• 本文:
....

[東京 31日 ロイター] – 総務省が31日発表した7月の完全失業率(季節調整値)は2.8%となり、前月から0.1ポイント改善した。就業者は増加しているものの、新型コロナウイルス感染症の影響は残っており、業種によって濃淡もみられる。厚生労働省が同日発表した7月の有効求人倍率(季節調整値)は1.15倍で、前月から0.02ポイント上昇した。
ロイターがまとめた事前予測調査では完全失業率の2.9%が予想されていた。総務省の担当者は失業率は低下傾向にあるが、コロナの感染者数が増加しており、これが続くのか今後も注視が必要だとしている。
男性の失業率は3.1%と前月と同率。女性は2.4%と前月から0.3ポイント低下した。
就業者数(実数)は6711万人で、前年同月に比べて56万人増加した。4カ月連続の増加。産業別では「卸売業、小売業」が前年同月に比べ63万人増えた。ここにはコンビニエンスストアやスーパーマーケット、ドラッグストアなどが含まれており、コロナの影響によって家で食事することが増えたことなどが反映されたとみられている。このほか「学術研究、専門・技術サービス業」が23万人増加した。
一方、「教育、学習支援業」は前年同月比19万人減少。「宿泊業、飲食サービス業」は2カ月連続で増加したものの、状況は引き続き厳しい。
完全失業者数(実数)は191万人で、前年同月に比べて6万人減少。18カ月ぶりに減少した。求職理由別では「勤め先や事業の都合による離職」が1万人増加。「自発的な離職(自己都合)」は3万人の減少、「新たに求職」が1万人の減少となった。
有効求人倍率、1年2カ月ぶり高水準
厚労省が発表した7月の有効求人倍率(季節調整値)は1.15倍。昨年5月以来、1年2カ月ぶりの高い水準となった。ただ、新型コロナウイルス感染症の流行前が1.5─1.6倍台で推移していたことを踏まえると戻りは鈍い。
有効求人倍率は仕事を探している求職者1人当たり、企業から何件の求人があるかを示す。求人、求職はともに3カ月間有効で、今回は21年5、6、7月の動きが反映されたものとなる。
有効求人数(季節調整値)が前月から1.5%ポイント増加した一方、有効求職者数(同)は0.5%ポイント減少した。求職者数の減少については、ワクチン接種後に職を探そうという人や、デルタ株への感染を警戒して求職活動を控える人が一定数いたとみられている。

....

• 保存データ:

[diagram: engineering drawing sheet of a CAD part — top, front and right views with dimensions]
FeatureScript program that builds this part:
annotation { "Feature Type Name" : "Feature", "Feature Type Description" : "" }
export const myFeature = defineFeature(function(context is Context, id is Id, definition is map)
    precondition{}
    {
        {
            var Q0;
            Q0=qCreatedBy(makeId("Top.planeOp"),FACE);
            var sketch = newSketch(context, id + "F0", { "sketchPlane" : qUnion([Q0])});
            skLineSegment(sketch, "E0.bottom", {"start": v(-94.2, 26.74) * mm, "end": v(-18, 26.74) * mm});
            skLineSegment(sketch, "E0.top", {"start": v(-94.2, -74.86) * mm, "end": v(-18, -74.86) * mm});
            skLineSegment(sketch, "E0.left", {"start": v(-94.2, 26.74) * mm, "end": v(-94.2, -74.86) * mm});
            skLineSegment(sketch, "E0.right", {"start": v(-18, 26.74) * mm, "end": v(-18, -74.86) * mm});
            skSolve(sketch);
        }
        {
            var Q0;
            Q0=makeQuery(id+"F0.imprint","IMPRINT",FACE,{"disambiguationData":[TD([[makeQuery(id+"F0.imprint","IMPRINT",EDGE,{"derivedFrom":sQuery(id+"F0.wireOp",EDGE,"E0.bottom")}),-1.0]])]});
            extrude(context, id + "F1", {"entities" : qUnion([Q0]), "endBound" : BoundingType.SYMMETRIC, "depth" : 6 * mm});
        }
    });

....

上の雇用統計の記事から、「ロイターがまとめた事前予測調」で始まり「のの、状況は引き続き厳しい。」で終わる部分を、一字一句変えずに引用してください。

ロイターがまとめた事前予測調査では完全失業率の2.9%が予想されていた。総務省の担当者は失業率は低下傾向にあるが、コロナの感染者数が増加しており、これが続くのか今後も注視が必要だとしている。
男性の失業率は3.1%と前月と同率。女性は2.4%と前月から0.3ポイント低下した。
就業者数(実数)は6711万人で、前年同月に比べて56万人増加した。4カ月連続の増加。産業別では「卸売業、小売業」が前年同月に比べ63万人増えた。ここにはコンビニエンスストアやスーパーマーケット、ドラッグストアなどが含まれており、コロナの影響によって家で食事することが増えたことなどが反映されたとみられている。このほか「学術研究、専門・技術サービス業」が23万人増加した。
一方、「教育、学習支援業」は前年同月比19万人減少。「宿泊業、飲食サービス業」は2カ月連続で増加したものの、状況は引き続き厳しい。